Here we get the Axxess-jar-with-dependencies.jar from [GitHub](https://github.com/DANS-repo/axxess) - of course we only need to do this once. Adjust the version number (`1.0.1`) in the url if needed.

In [4]:
import requests

def download_file(url, filename):
    mb = 2**20
    bts = 0
    print("Downloading", url)
    r = requests.get(url, stream=True)
    with open(filename, 'wb') as f:
        for chunk in r.iter_content(chunk_size=1024): 
            bts += 1024
            if chunk:
                f.write(chunk)
                if bts % mb == 0:
                    print('.', end='', flush=True)
    return filename, bts, bts/mb

In [5]:
url = "https://github.com/DANS-repo/axxess/releases/download/1.0.1/axxess-jar-with-dependencies.jar"
filename = "java/axxess-jar-with-dependencies.jar"
download_file(url, filename)

Downloading https://github.com/DANS-repo/axxess/releases/download/1.0.1/axxess-jar-with-dependencies.jar
.........................................................

('java/axxess-jar-with-dependencies.jar', 60484608, 57.6826171875)

### Access help <a id="pow_help"></a>

Access help will briefly inform you about its usage. Help will be printed if invoking axxess with no arguments or with arguments `-h` or `--help`.

In [6]:
!java -jar java/axxess-jar-with-dependencies.jar

No log configuration given. Using default. See: logs/axxess.log
Axxess is a tool for converting MS Access databases to and from csv files.
See also: https://github.com/DANS-repo/axxess

USAGE:

          java -jar axxess-jar-with-dependencies.jar [axxess.properties] [logback configuration]
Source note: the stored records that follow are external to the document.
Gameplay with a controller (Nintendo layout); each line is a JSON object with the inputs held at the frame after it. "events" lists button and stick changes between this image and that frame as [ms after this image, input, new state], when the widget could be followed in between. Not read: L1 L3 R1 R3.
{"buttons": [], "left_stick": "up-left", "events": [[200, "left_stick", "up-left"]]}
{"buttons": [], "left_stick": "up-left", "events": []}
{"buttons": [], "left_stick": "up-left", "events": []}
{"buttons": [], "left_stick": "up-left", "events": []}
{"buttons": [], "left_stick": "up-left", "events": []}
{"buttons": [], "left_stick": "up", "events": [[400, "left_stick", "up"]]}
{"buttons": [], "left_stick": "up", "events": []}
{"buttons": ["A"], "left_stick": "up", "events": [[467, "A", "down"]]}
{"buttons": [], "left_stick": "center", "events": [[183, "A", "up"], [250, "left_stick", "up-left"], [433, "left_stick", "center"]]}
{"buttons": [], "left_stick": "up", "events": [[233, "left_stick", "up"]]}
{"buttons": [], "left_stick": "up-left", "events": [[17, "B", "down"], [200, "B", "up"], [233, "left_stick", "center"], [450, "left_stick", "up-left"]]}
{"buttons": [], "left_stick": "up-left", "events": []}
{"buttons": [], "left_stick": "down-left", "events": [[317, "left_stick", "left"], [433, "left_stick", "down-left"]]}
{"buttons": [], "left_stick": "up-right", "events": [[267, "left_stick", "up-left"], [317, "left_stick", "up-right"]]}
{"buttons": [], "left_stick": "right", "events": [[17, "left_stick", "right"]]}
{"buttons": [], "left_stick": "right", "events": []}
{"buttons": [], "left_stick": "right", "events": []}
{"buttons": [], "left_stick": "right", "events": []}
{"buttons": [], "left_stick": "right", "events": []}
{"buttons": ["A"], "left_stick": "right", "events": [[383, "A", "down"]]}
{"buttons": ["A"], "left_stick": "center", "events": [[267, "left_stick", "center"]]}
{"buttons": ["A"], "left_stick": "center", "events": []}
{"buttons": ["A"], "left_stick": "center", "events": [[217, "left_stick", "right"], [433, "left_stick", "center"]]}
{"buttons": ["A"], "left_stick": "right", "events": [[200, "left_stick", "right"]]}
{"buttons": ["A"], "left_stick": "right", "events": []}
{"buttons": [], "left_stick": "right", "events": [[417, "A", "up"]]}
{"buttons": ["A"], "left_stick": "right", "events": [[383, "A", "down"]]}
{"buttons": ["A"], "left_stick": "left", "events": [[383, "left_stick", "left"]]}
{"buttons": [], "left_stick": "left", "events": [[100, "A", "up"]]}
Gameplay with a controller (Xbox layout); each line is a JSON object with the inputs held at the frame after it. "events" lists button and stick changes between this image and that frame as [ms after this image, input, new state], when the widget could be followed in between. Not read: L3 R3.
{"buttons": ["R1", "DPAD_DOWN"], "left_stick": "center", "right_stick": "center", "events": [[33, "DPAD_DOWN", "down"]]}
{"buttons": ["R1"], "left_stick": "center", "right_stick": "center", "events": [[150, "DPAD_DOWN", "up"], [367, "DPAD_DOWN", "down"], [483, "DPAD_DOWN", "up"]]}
axxess.properties      - configuration file.
                         See https://github.com/DANS-repo/axxess/blob/master/docker/cfg/axxess.properties
                         If no properties file given will look for cfg/axxess.properties

logback configuration  - logging configuration.
                         See https://logback.qos.ch/manual/configuration.html
                         If no logging configuration given will log to logs/axxess.log


# Access to csv <a id="aca"></a>

Axxess can be configured and instructed with a properties file. An example properties file and documentation can be found [here](https://github.com/DANS-repo/axxess/blob/master/docker/cfg/axxess.properties). Most properties have a default value, the only ones you need to provide for Access to csv conversion are `axxess.mode` and `db.source.file`.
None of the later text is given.